DESCRIPTION: Gap junctions contain channels for the movement of molecular information between cells. These channels are formed by the assembly of products of the gap junction genes called connexins. Communication between cells via these channels provides a mechanism for transferring small molecules that can regulate and synchronize the activities of cells in specialized multi-cellular systems such as the eye lens. Gap junctional communication has been well documented for some time as an important property between cells in the eye lens. Recently, the PI has targeted the disruption of one of the gap junction genes, a3 connexin, that is preferentially expressed in lens fibers using ES cell technology and mouse embryos. This experimental procedure has resulted in the development of an a3 connexin knockout mouse that contains a lens opacity resembling the human age-dependent nuclear cataract phenotype. Thus, this analysis has provided the first direct evidence for an important role for gap junctions in the physiology of the lens. The long term objective of this project is to understand how alterations in the gap junctional communication pathway that result from disruption of a connexin gene contribute to the formation of a cataract. The analysis will include the further characterization of the animal with the knockout of the a3 connexin gene, as well as the generation of an animal with a disruption of another connexin gene, a8, that is used by lens fiber cells. Once both knockout animals have been generated, homozygote mice containing knockouts of both a3 and a8 connexin genes will be analyzed. The connexin knockout mice will be extensively characterized to determine both morphological and biochemical changes that have taken place that contribute to the observed phenotypes. In addition, an experimental strategy will be applied to try and rescue the a3 connexin knockout mice by using the transgenic expression of a8 connexin in the lens. The generation of these knockout mice will also provide a unique opportunity to identify small biologically relevant molecules that may be transmitted via gap junctional communication to influence the process of cataract formation.

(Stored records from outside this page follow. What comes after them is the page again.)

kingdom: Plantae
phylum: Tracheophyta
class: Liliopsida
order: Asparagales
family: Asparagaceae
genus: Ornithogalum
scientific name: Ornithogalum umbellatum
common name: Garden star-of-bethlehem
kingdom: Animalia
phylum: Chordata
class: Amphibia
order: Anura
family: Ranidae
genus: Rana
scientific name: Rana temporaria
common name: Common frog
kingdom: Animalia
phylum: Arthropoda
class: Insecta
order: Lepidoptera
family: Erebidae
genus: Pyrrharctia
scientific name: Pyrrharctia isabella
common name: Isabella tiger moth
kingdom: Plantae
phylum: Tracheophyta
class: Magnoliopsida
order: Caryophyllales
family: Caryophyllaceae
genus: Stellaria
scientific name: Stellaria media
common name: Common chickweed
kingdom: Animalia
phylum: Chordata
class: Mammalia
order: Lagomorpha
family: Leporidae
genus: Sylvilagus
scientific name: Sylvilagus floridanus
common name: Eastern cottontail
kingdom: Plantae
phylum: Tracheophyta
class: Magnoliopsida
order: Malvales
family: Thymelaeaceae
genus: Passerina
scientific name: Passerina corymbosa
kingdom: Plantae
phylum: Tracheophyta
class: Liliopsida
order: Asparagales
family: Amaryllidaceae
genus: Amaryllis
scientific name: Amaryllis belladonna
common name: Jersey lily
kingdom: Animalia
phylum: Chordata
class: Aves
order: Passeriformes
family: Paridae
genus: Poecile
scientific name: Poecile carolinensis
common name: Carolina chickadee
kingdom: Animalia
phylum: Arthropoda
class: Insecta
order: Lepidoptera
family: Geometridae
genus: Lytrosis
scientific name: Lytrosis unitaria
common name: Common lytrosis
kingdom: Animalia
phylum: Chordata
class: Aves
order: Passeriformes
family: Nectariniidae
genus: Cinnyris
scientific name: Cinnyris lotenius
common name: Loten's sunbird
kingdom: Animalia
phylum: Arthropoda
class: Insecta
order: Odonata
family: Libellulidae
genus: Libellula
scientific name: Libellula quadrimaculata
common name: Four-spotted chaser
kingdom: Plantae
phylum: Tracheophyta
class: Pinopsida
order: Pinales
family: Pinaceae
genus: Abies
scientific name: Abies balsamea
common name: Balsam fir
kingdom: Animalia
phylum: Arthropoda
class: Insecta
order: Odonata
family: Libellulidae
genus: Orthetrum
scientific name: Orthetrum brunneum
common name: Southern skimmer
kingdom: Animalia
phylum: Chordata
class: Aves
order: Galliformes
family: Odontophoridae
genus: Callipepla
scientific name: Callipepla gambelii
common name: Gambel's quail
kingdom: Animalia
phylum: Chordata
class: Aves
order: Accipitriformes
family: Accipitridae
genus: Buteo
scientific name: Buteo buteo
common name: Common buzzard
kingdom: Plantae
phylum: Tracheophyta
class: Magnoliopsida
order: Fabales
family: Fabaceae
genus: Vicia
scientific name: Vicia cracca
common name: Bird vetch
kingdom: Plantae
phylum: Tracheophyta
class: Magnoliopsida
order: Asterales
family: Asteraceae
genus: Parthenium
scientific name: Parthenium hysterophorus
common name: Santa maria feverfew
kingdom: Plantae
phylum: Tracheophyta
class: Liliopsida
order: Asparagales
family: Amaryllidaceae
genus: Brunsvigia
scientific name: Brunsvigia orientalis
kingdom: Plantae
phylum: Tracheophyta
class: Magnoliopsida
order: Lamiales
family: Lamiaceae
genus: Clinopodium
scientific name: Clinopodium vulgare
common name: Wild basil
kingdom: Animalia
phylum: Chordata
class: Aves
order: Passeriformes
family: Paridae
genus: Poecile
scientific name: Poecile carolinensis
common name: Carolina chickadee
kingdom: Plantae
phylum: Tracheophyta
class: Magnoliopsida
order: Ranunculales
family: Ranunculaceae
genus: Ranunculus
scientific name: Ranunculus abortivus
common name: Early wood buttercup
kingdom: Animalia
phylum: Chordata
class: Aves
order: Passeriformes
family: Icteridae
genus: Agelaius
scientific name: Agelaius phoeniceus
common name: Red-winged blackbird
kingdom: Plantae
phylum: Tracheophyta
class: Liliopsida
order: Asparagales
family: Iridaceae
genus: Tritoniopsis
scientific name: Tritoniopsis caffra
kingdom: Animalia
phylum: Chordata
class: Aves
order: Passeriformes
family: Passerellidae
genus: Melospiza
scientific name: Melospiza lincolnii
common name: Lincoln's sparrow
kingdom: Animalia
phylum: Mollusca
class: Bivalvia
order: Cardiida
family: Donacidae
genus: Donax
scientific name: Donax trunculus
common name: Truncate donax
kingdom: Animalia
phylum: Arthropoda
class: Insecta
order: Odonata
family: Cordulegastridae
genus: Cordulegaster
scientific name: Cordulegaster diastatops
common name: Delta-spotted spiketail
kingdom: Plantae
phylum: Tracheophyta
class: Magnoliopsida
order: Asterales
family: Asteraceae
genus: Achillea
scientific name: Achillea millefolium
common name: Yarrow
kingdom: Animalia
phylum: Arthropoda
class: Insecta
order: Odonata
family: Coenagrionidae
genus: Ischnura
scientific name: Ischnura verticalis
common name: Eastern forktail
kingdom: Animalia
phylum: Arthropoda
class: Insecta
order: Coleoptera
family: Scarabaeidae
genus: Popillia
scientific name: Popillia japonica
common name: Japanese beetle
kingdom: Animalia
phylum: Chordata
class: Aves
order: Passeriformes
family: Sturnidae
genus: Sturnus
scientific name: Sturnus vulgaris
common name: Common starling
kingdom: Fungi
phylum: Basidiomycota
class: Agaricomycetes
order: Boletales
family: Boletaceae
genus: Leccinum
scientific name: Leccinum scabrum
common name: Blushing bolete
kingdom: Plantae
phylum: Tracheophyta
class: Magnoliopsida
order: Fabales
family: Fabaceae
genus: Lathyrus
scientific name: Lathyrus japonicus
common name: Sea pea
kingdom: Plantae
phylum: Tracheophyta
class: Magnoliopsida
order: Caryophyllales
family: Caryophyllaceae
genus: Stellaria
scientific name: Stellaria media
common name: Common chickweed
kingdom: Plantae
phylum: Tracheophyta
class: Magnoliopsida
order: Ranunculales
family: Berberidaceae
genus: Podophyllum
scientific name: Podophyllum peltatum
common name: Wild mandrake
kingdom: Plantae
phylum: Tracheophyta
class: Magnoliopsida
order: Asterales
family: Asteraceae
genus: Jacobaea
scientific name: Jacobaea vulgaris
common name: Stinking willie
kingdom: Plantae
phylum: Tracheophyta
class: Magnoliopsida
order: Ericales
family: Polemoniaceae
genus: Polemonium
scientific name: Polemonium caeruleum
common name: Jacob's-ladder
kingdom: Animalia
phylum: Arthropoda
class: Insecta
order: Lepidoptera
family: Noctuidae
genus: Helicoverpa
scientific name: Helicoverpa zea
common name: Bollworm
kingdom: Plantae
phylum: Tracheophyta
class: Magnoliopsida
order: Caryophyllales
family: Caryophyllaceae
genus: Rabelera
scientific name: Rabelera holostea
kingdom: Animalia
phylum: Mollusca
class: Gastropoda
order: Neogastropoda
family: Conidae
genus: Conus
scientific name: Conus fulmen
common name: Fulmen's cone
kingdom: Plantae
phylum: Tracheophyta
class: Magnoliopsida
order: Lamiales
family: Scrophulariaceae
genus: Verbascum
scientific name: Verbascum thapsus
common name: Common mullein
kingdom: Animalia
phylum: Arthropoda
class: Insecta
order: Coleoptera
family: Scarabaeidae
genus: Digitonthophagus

描述：间隙连接包含分子运动的通道，细胞之间的信息。这些通道由以下组件形成：称为连接蛋白的差距连接基因的产物。之间的通信细胞通过这些通道提供了一种机制，能够调节和同步细胞活动的分子，专门的多细胞系统，例如眼睛透镜。间隙连接通讯作为一种眼睛透镜中细胞之间的重要性质。最近，PI 目标是破坏一种差距连接基因a3连接蛋白，该基因使用ES细胞技术在透镜纤维中优先表达，小鼠胚胎这一实验过程导致了一个a3连接蛋白敲除小鼠，含有一个透镜不透明类似的人年龄依赖性核性白内障表型。因此，这一分析为缝隙连接的重要作用提供了第一个直接证据在透镜的生理学中。该项目的长期目标是了解如何改变差距连接通讯途径，由中断的一个连接蛋白基因与白内障的形成有关。该分析将包括进一步表征敲除了 a3连接蛋白基因，以及具有破坏的动物的产生另一个连接蛋白基因a8，被透镜纤维细胞使用。一旦两已经产生了敲除动物，含有敲除的纯合子小鼠将分析A3和A8连接蛋白基因的基因。连接蛋白敲除小鼠将被广泛地表征以确定形态学和已经发生的生化变化，有助于观察到的表型此外，还将应用一种实验策略，并通过使用转基因表达挽救A3连接蛋白敲除小鼠，透镜中的a8连接蛋白。这些基因敲除小鼠的产生也将提供了一个独特的机会，以确定小的生物相关的可以通过间隙连接通讯传递的分子，影响白内障形成的过程。